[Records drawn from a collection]
········

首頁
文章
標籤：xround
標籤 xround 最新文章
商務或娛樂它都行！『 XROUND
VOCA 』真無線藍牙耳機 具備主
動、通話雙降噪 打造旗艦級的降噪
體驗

········

- _REQUIREMENT_: Quote every line of the records above verbatim, keeping the original line breaks.

- _COMPLETED TASK_:
首頁
文章
標籤：xround
標籤 xround 最新文章
商務或娛樂它都行！『 XROUND
VOCA 』真無線藍牙耳機 具備主
動、通話雙降噪 打造旗艦級的降噪
體驗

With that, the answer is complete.